The seeds germinate in the summer; the plant spends its first 'year' as a low rosette of leaves close to the ground. The leaves are gathering energy; the plant is growing its long black taproot. After a winter's rest the plant puts on a few more leaves. When it has enough stored energy, it bolts—grows a central leader that will bear flowers. The leader grows one to three feet in height.
The flowers are borne on an unusual inflorescence, a thyrse. The central leader of a thyrse is indeterminate; its growth is not arrested by the opening of the first flowers. It continues growing until the plant wears itself out or cool weather intervenes.
The side branches are scirpoid cymes and are determinate. [The growing tips of the cymes appear like fringed green aprons below the blue flowers in the photo.] The flower buds are pink; the flowers open a brilliant blue and rarely purplish, pink, or white.
Beautiful and dramatic, viper's bugloss is not a wildflower to pick. The plant is covered with two types of trichomes, fine and coarse. The fine hairs cover most of the surface of the leaves and stem. The coarse bristles have swollen bases and extend from dark spots on the stem. Picking the flowers or even brushing against the plant is painful, causes a rash, and isn't a mistake one makes a second time.

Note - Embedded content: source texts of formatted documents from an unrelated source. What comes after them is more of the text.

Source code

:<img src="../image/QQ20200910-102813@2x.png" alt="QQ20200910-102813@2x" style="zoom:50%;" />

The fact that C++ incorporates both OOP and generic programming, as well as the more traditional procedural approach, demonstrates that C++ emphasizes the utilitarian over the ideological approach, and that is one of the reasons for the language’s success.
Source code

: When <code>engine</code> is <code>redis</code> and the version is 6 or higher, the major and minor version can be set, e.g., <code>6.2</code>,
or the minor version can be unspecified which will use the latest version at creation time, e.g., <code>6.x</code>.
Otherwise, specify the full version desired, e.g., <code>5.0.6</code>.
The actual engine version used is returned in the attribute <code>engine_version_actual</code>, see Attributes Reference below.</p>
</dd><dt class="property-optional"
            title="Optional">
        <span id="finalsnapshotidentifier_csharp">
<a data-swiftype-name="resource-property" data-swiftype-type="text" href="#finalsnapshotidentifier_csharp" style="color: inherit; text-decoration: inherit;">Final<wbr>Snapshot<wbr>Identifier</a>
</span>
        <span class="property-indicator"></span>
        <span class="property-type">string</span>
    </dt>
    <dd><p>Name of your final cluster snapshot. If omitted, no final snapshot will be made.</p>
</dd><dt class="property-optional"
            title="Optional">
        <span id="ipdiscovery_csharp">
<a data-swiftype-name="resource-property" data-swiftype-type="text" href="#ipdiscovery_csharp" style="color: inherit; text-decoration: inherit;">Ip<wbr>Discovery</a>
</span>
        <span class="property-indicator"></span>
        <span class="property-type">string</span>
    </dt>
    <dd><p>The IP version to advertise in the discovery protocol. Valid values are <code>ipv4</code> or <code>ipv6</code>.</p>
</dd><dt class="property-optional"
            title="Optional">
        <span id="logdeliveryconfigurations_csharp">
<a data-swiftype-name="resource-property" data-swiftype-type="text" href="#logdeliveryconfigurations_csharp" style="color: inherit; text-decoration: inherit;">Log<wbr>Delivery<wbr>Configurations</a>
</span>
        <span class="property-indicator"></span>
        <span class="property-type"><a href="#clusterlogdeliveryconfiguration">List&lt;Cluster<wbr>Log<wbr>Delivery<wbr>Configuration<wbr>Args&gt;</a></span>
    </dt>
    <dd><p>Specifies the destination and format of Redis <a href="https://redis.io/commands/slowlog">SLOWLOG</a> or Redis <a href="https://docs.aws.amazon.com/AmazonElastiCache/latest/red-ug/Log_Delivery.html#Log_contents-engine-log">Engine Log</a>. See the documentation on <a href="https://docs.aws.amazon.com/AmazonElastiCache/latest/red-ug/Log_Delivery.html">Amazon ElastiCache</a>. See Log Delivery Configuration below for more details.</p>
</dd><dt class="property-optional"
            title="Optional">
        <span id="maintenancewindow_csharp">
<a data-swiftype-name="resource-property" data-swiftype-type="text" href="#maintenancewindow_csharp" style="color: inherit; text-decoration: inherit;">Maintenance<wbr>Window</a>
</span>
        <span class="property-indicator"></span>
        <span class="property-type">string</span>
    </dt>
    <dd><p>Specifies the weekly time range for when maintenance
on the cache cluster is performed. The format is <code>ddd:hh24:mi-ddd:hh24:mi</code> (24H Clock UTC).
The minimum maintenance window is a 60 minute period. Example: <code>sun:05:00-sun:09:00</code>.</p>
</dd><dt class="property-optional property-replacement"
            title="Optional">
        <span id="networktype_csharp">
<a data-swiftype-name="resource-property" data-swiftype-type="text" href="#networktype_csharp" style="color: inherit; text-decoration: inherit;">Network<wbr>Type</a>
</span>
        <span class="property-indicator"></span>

(Compiled from: An Illustrated Flora of Northern United States and Canada, Nathaniel Lord Britton and Addison Brown, Dover, NY, 1970; Hortus Third, Staff L.H. Bailey Hortorium, NY State College of Agriculture and Life Sciences, Cornell University, Macmillan, NY, 1976; and "Viper's Bugloss or Blueweed (Echium vulgare L.)", Stephen F. Enloe, Weed Alert, Wyoming Pest Detection Program, University of Wyoming Cooperative Extension Service, 2004.)